TASK INPUTS ->
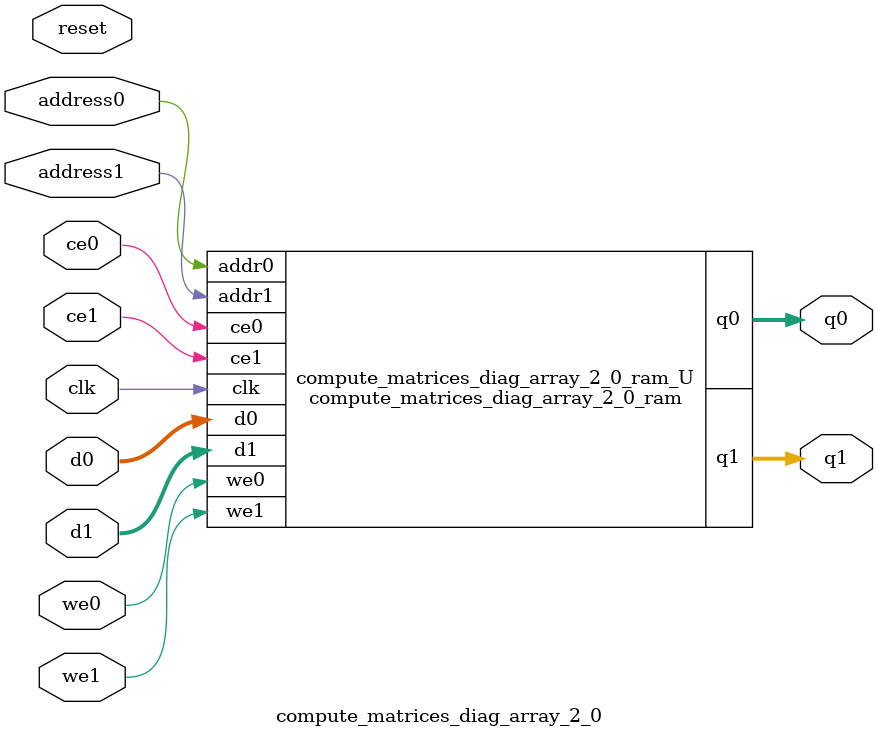
<source format=v>
`timescale 1 ns / 1 ps
module compute_matrices_diag_array_2_0_ram (addr0, ce0, d0, we0, q0, addr1, ce1, d1, we1, q1,  clk);

parameter DWIDTH = 15;
parameter AWIDTH = 1;
parameter MEM_SIZE = 2;

input[AWIDTH-1:0] addr0;
input ce0;
input[DWIDTH-1:0] d0;
input we0;
output reg[DWIDTH-1:0] q0;
input[AWIDTH-1:0] addr1;
input ce1;
input[DWIDTH-1:0] d1;
input we1;
output reg[DWIDTH-1:0] q1;
input clk;

(* ram_style = "block" *)reg [DWIDTH-1:0] ram[0:MEM_SIZE-1];




always @(posedge clk)  
begin 
    if (ce0) begin
        if (we0) 
            ram[addr0] <= d0; 
        q0 <= ram[addr0];
    end
end


always @(posedge clk)  
begin 
    if (ce1) begin
        if (we1) 
            ram[addr1] <= d1; 
        q1 <= ram[addr1];
    end
end


endmodule

`timescale 1 ns / 1 ps
module compute_matrices_diag_array_2_0(
    reset,
    clk,
    address0,
    ce0,
    we0,
    d0,
    q0,
    address1,
    ce1,
    we1,
    d1,
    q1);

parameter DataWidth = 32'd15;
parameter AddressRange = 32'd2;
parameter AddressWidth = 32'd1;
input reset;
input clk;
input[AddressWidth - 1:0] address0;
input ce0;
input we0;
input[DataWidth - 1:0] d0;
output[DataWidth - 1:0] q0;
input[AddressWidth - 1:0] address1;
input ce1;
input we1;
input[DataWidth - 1:0] d1;
output[DataWidth - 1:0] q1;



compute_matrices_diag_array_2_0_ram compute_matrices_diag_array_2_0_ram_U(
    .clk( clk ),
    .addr0( address0 ),
    .ce0( ce0 ),
    .we0( we0 ),
    .d0( d0 ),
    .q0( q0 ),
    .addr1( address1 ),
    .ce1( ce1 ),
    .we1( we1 ),
    .d1( d1 ),
    .q1( q1 ));

endmodule


</source>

EXERCISE INSTRUCTIONS -> What you return must match the material above exactly, minus its pictures.

ANSWER SPACE ->
<source format=v>
`timescale 1 ns / 1 ps
module compute_matrices_diag_array_2_0_ram (addr0, ce0, d0, we0, q0, addr1, ce1, d1, we1, q1,  clk);

parameter DWIDTH = 15;
parameter AWIDTH = 1;
parameter MEM_SIZE = 2;

input[AWIDTH-1:0] addr0;
input ce0;
input[DWIDTH-1:0] d0;
input we0;
output reg[DWIDTH-1:0] q0;
input[AWIDTH-1:0] addr1;
input ce1;
input[DWIDTH-1:0] d1;
input we1;
output reg[DWIDTH-1:0] q1;
input clk;

(* ram_style = "block" *)reg [DWIDTH-1:0] ram[0:MEM_SIZE-1];




always @(posedge clk)  
begin 
    if (ce0) begin
        if (we0) 
            ram[addr0] <= d0; 
        q0 <= ram[addr0];
    end
end


always @(posedge clk)  
begin 
    if (ce1) begin
        if (we1) 
            ram[addr1] <= d1; 
        q1 <= ram[addr1];
    end
end


endmodule

`timescale 1 ns / 1 ps
module compute_matrices_diag_array_2_0(
    reset,
    clk,
    address0,
    ce0,
    we0,
    d0,
    q0,
    address1,
    ce1,
    we1,
    d1,
    q1);

parameter DataWidth = 32'd15;
parameter AddressRange = 32'd2;
parameter AddressWidth = 32'd1;
input reset;
input clk;
input[AddressWidth - 1:0] address0;
input ce0;
input we0;
input[DataWidth - 1:0] d0;
output[DataWidth - 1:0] q0;
input[AddressWidth - 1:0] address1;
input ce1;
input we1;
input[DataWidth - 1:0] d1;
output[DataWidth - 1:0] q1;



compute_matrices_diag_array_2_0_ram compute_matrices_diag_array_2_0_ram_U(
    .clk( clk ),
    .addr0( address0 ),
    .ce0( ce0 ),
    .we0( we0 ),
    .d0( d0 ),
    .q0( q0 ),
    .addr1( address1 ),
    .ce1( ce1 ),
    .we1( we1 ),
    .d1( d1 ),
    .q1( q1 ));

endmodule


</source>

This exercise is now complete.